I am so old that whenever I see a series of letters in a text, sentence, or advertisement, I search Google. FTW. IYKYK. IMO. TL;DR. If that fails, I ask my daughters.
FOMO - Fear of Missing Out
I’d be lying if I did not experience that sense in nearly every decade of life. When Polo and Izod were the rage, we wore the department store knockoffs. No one said anything. But we knew. This may seem too personal, but when 501s were the only acceptable jeans, my backside was not large enough. It looked like I had gotten into my Dad’s drawers, literally and figuratively.
Patty and I got married on the Friday of my sophomore year's Spring Break. She was a teacher’s aide at an elementary school, and her Spring Break was the following week. We spent two nights at a Holidome that has been razed—no Caribbean or European honeymoon for us.

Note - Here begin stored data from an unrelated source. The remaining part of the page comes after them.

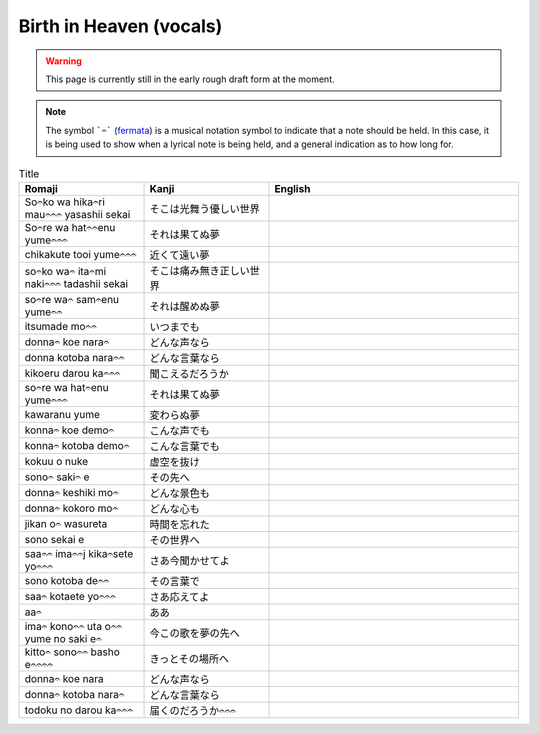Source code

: ===========================
Birth in Heaven (vocals)
===========================

.. WARNING:: 
   This page is currently still in the early rough draft form at the moment.

.. NOTE:: 
    | The symbol ```𝄐``` (`fermata <https://en.wikipedia.org/wiki/Fermata>`_) is a musical notation symbol to indicate that a note should be held. In this case, it is being used to show when a lyrical note is being held, and a general indication as to how long for.

.. list-table:: Title
   :widths: 25 25 50
   :header-rows: 1

   * - Romaji
     - Kanji
     - English
   * - So𝄐ko wa hika𝄐ri mau𝄐𝄐𝄐 yasashii sekai 
     - そこは光舞う優しい世界 
     - 
   * - So𝄐re wa hat𝄐𝄐enu yume𝄐𝄐𝄐 
     - それは果てぬ夢
     - 
   * - chikakute tooi yume𝄐𝄐𝄐 
     - 近くて遠い夢
     - 
   * - so𝄐ko wa𝄐 ita𝄐mi naki𝄐𝄐𝄐 tadashii sekai
     - そこは痛み無き正しい世界
     - 
   * - so𝄐re wa𝄐 sam𝄐enu yume𝄐𝄐
     - それは醒めぬ夢 
     - 
   * - itsumade mo𝄐𝄐
     - いつまでも
     - 
   * - donna𝄐 koe nara𝄐
     - どんな声なら
     - 
   * - donna kotoba nara𝄐𝄐 
     - どんな言葉なら
     - 
   * - kikoeru darou ka𝄐𝄐𝄐
     - 聞こえるだろうか
     - 
   * - so𝄐re wa hat𝄐enu yume𝄐𝄐𝄐 
     - それは果てぬ夢 
     - 
   * - kawaranu yume 
     - 変わらぬ夢 
     - 
   * - konna𝄐 koe demo𝄐  
     - こんな声でも
     - 
   * - konna𝄐 kotoba demo𝄐 
     - こんな言葉でも 
     - 
   * - kokuu o nuke 
     - 虚空を抜け
     - 
   * - sono𝄐 saki𝄐 e 
     - その先へ 
     - 
   * - donna𝄐 keshiki mo𝄐 
     - どんな景色も 
     - 
   * - donna𝄐 kokoro mo𝄐
     - どんな心も 
     - 
   * - jikan o𝄐 wasureta 
     - 時間を忘れた
     - 
   * - sono sekai e 
     - その世界へ 
     - 
   * - saa𝄐𝄐 ima𝄐𝄐j kika𝄐sete yo𝄐𝄐𝄐
     - さあ今聞かせてよ 
     - 
   * - sono kotoba de𝄐𝄐
     - その言葉で 
     - 
   * - saa𝄐 kotaete yo𝄐𝄐𝄐
     - さあ応えてよ
     - 
   * - aa𝄐
     - ああ 
     - 
   * - ima𝄐 kono𝄐𝄐 uta o𝄐𝄐 yume no saki e𝄐 
     - 今この歌を夢の先へ 
     - 
   * - kitto𝄐 sono𝄐𝄐 basho e𝄐𝄐𝄐𝄐
     - きっとその場所へ  
     - 
   * - donna𝄐 koe nara 
     - どんな声なら 
     - 
   * - donna𝄐 kotoba nara𝄐
     - どんな言葉なら
     - 
   * - todoku no darou ka𝄐𝄐𝄐
     - 届くのだろうか𝄐𝄐𝄐
     -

Yes, over the past 42 years, we have traveled to many places we never imagined all those years ago - Vancouver, B.C., Dresden, Prince Edward Island, Hawaii, Alaska and Belize. Are you feeling any FOMO yet?! If not, I have been to Hong Kong, Spain (Seville and Barcelona), Cuba, Durbin, Myanmar, Israel, and Turkey. FOMO now?
Just like you, I have had friends travel and tell us, “You must go to [wherever in the Carmen San Diego they had just returned from].” There always seems to be a twinge of FOMO after every exhortation. Add Instagram, and not only does FOMO rise from your ears, but it now infects your eyes.
What changed for us? I traveled serving on the General Council of the Baptist World Alliance. The remainder came from the generosity of our congregation and my parents.
Giving in to FOMO is expensive.
FOMO is not all about travel. We feel FOMO when we notice clothing trends, see new cars, fancy houses, dream vacations, and must-see concerts just to scratch the surface.
Competition for time, any time, is intense, in part, due to FOMO itself.
Increasingly, I read and see pastors and staff members using FOMO to prod members and potential guests alike to avoid missing church or a church event. This strategy comes at a time when attendance is down. Giving, tithing, ranks below paying taxes (they are not the same). And clergy are trusted half as much as your veterinarian and not much more than union leaders.
Given the decline in trust afforded clergy, using FOMO to solicit participation seems as helpful as your congressional representatives telling you to trust that they read all 549 pages of the Big Beautiful Bill. They haven’t. And not one Gospel appeal in the Acts of the Apostles appeals to FOMO.
When FOMO marketing comes to a church, what is being missed?